100 / 3 = 33.3333333... percentage for one right answer (program displays 33%. The digits after mantissa getting cut off)
33.3333333... * 3=100%
Can someone explain me where I went wrong? Thanx.
This is a result of integer division. When you perform division between two integer types, the result is automatically rounded towards 0 to form an integer. So, integer division of (100 / 3) gives a result of 33, not 33.33.... When you multiply that by 3, you get 99. To fix this, you can force floating point division by changing 100 to 100.0. The .0 tells the compiler that it should use a floating point type instead of an integer, forcing floating point division. As a result, rounding will not occur after the division. However, 33.33... cannot be represented exactly by binary numbers. Because of this, you may still see incorrect results at times. Since you store the result as an integer, rounding down will still occur after the multiplication, which will make it more obvious. If you want to use an integer type, you should use the round function on the result:
int percent = round((100.0 / combinations) * rightAnswers);
This will cause the number to be rounded to the closest integer before converting it to an integer type. Alternately, you could use a floating point storage type and specify a certain number of decimal places to display:
float percent = (100.0 / combinations) * rightAnswers;
NSLog(#"Completed %.1f percent",percent); // Display result with 1 decimal place
Finally, since floating point math will still cause rounding for numbers that can't be represented in binary, I would suggest multiplying by rightAnswers before dividing by combinations. This will increase the chances that the result is representable. For example, 100/3=33.33... is not representable and will be rounded. If you multiply by 3 first, you get 300/3=100, which is representable and will not be rounded.

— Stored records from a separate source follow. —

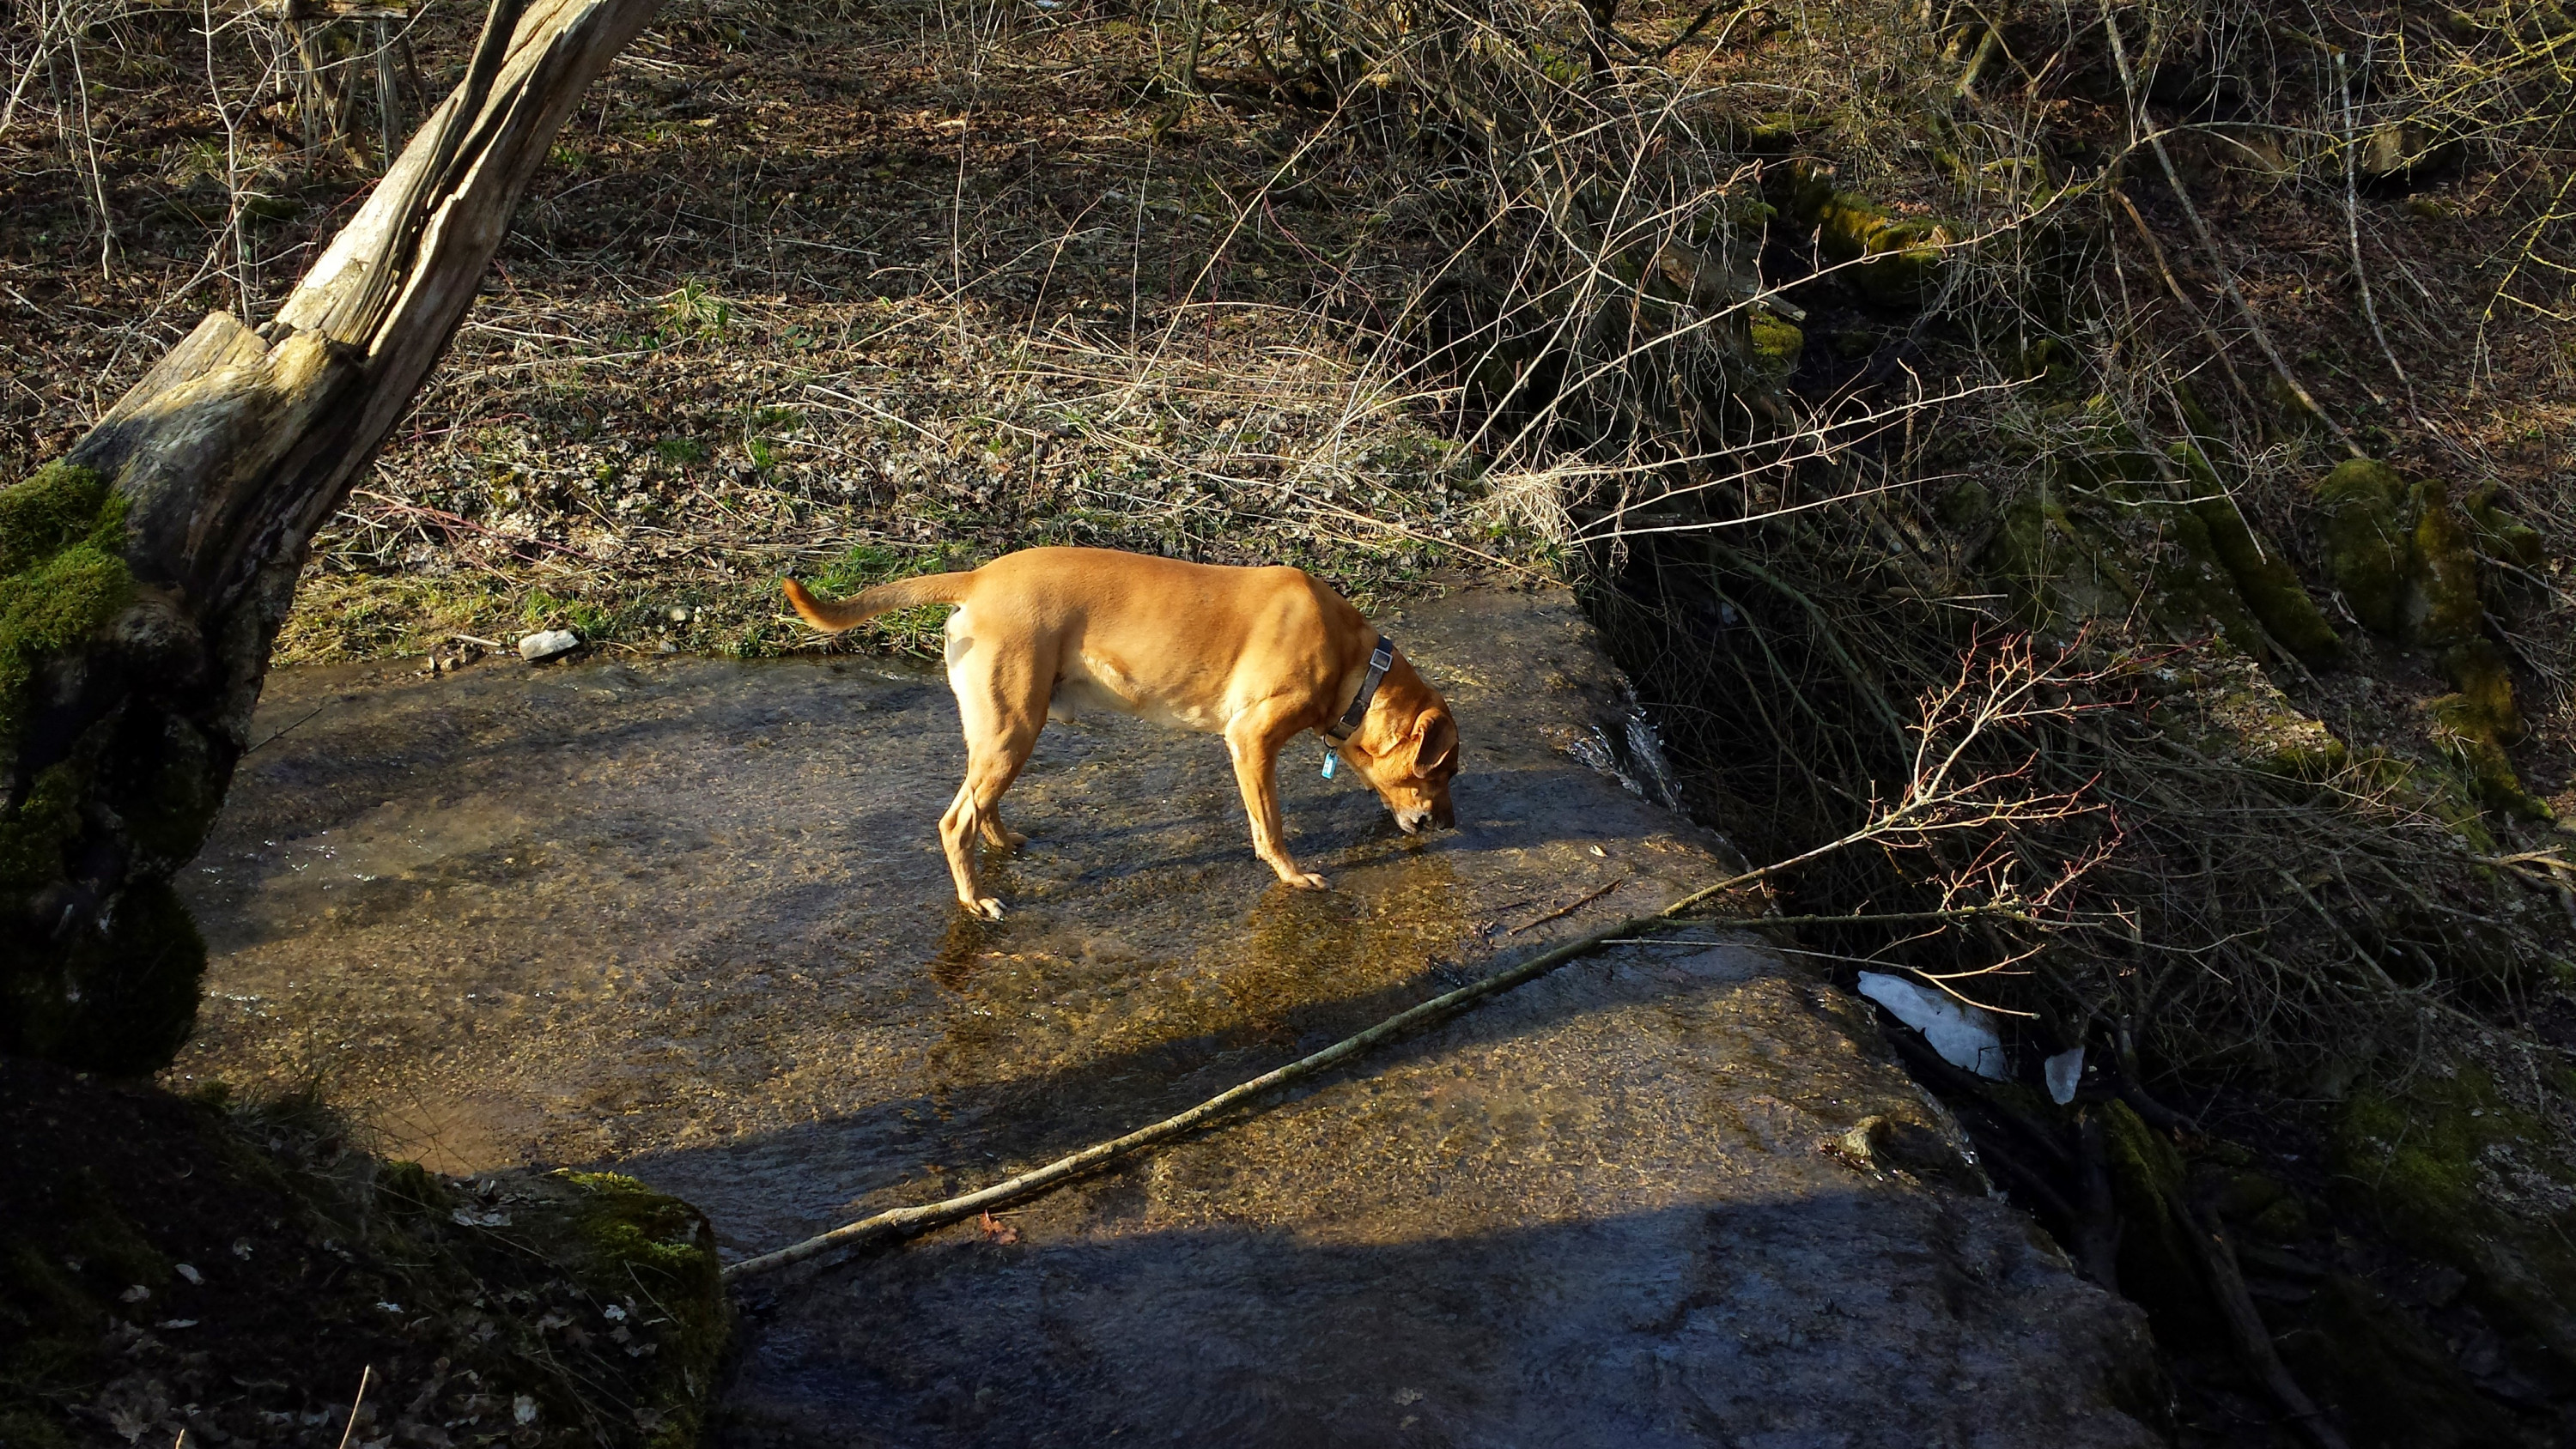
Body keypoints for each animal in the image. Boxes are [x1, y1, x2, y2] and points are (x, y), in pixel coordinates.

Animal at [773, 545, 1463, 916]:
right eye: (1446, 771)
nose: (1450, 825)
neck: (1357, 669)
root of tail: (980, 578)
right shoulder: (1250, 743)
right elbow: (1270, 827)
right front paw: (1293, 877)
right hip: (1014, 727)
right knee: (955, 821)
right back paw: (976, 902)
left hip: (1004, 730)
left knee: (980, 804)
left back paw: (1004, 844)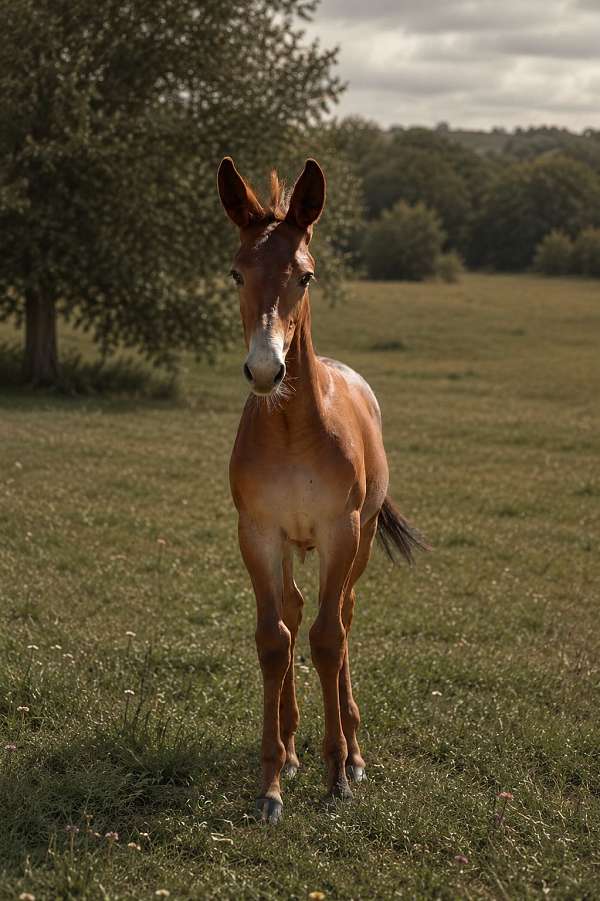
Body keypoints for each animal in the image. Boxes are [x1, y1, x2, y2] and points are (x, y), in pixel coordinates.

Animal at [217, 156, 427, 823]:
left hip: (360, 538)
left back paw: (353, 752)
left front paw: (338, 773)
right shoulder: (257, 533)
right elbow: (273, 639)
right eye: (237, 271)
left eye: (305, 276)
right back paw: (288, 749)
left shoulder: (340, 529)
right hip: (290, 544)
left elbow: (329, 641)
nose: (265, 369)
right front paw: (271, 783)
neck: (292, 429)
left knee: (344, 616)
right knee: (292, 611)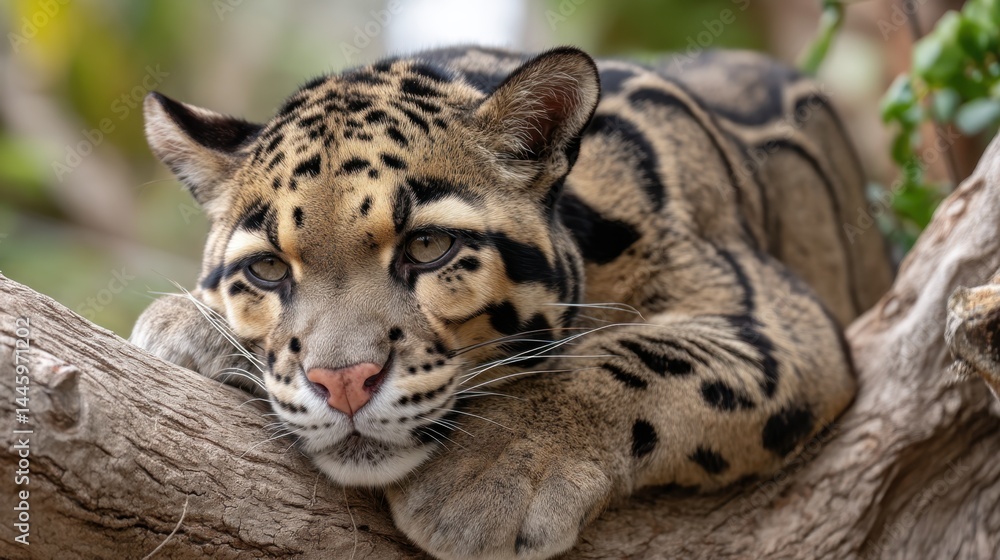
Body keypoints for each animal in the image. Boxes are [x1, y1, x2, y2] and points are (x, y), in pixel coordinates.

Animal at [131, 46, 893, 559]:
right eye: (265, 269)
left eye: (428, 246)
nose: (342, 383)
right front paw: (186, 322)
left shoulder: (781, 320)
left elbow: (648, 352)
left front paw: (494, 468)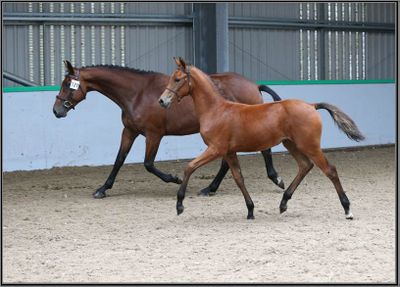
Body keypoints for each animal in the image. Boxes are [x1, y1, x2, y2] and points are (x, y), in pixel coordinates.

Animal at [53, 60, 284, 199]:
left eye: (67, 84)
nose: (56, 111)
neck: (137, 93)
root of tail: (253, 85)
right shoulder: (129, 131)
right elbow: (119, 160)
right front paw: (103, 189)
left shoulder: (154, 135)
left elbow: (148, 164)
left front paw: (175, 179)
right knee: (228, 162)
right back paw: (210, 188)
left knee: (262, 150)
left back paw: (274, 178)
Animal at [158, 57, 364, 222]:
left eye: (177, 79)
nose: (162, 101)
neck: (216, 110)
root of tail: (311, 105)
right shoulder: (230, 152)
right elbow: (239, 178)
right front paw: (250, 210)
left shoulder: (216, 149)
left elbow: (189, 167)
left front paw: (179, 205)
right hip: (291, 143)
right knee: (305, 166)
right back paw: (283, 203)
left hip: (309, 145)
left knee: (330, 170)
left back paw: (347, 210)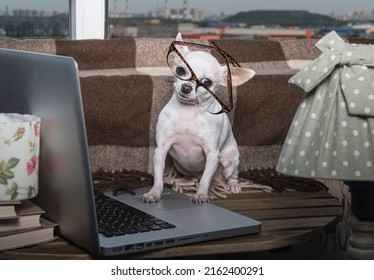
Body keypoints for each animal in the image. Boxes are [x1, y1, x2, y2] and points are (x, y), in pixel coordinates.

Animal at [142, 34, 254, 202]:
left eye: (206, 82)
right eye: (180, 70)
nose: (186, 88)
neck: (188, 112)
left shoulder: (212, 154)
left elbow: (206, 179)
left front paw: (201, 194)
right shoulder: (161, 149)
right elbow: (158, 177)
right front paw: (154, 192)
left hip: (229, 162)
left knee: (229, 176)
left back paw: (233, 185)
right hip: (181, 166)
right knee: (193, 177)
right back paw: (182, 181)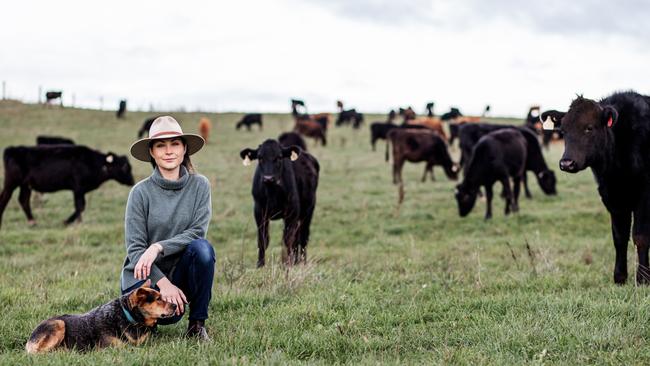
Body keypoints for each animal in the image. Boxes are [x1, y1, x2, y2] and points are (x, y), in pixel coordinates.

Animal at [0, 144, 134, 227]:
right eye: (124, 167)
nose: (132, 181)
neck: (93, 162)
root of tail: (12, 149)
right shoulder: (78, 188)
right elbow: (80, 206)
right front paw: (70, 221)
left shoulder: (80, 190)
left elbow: (80, 206)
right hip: (11, 183)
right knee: (5, 198)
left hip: (25, 185)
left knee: (24, 200)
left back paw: (32, 222)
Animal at [26, 280, 175, 354]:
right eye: (158, 299)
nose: (175, 305)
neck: (129, 318)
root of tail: (29, 340)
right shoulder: (112, 348)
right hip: (59, 323)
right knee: (39, 353)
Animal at [238, 139, 318, 268]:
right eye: (260, 157)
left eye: (279, 157)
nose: (268, 178)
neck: (272, 194)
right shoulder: (259, 212)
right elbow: (263, 239)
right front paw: (260, 265)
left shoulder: (292, 212)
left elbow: (288, 240)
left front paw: (288, 264)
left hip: (308, 211)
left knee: (303, 237)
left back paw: (302, 263)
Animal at [540, 90, 648, 284]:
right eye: (563, 130)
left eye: (589, 128)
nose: (566, 163)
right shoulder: (612, 197)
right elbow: (619, 237)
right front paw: (619, 277)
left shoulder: (643, 195)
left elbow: (641, 236)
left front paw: (643, 279)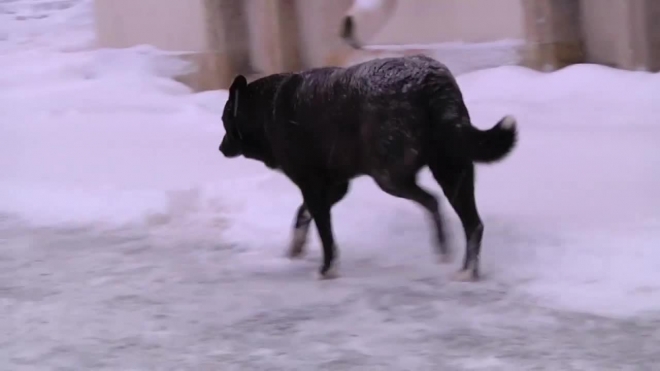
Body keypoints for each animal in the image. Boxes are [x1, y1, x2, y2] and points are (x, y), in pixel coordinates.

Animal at [219, 56, 520, 282]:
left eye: (224, 121)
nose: (221, 148)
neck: (265, 109)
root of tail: (433, 82)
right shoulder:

Ints are integers. They can't represent an arbitrary real number like 1/3. Even floating-point numbers, which can represent reals, won't have enough precision to represent an infinitely repeating decimal like 100/3. You'll either need to use an arbitrary-precision library, use a library that includes rationals as a data type, or just store as much precision as you need and round from there (e.g. make your integer unit hundredths-of-a-percent instead of a single percentage point).
You might want to implement some sort of rounding because 33.333....*3 = 99.99999%. 3/10 is an infinite decimal therefore you need some sort of rounding to occur (maybe at the 3rd decimal place) so that the answer comes out correct. I would say if (num*1000 % 10 >= 5) num += .01 or something along those lines multiply by 100 moves decimal 3 times and then mod returns the 3rd digit (could be zero). You also might only want to round at the end once you sum everything up to avoid errors.
EDIT: Didn't realize you were using integers numbers at the end threw me off, you might want to use double or float (floats are slightly inaccurate past 2 or 3 digits which is OK with what you want).
100/3 is 33. Integer mathematics here.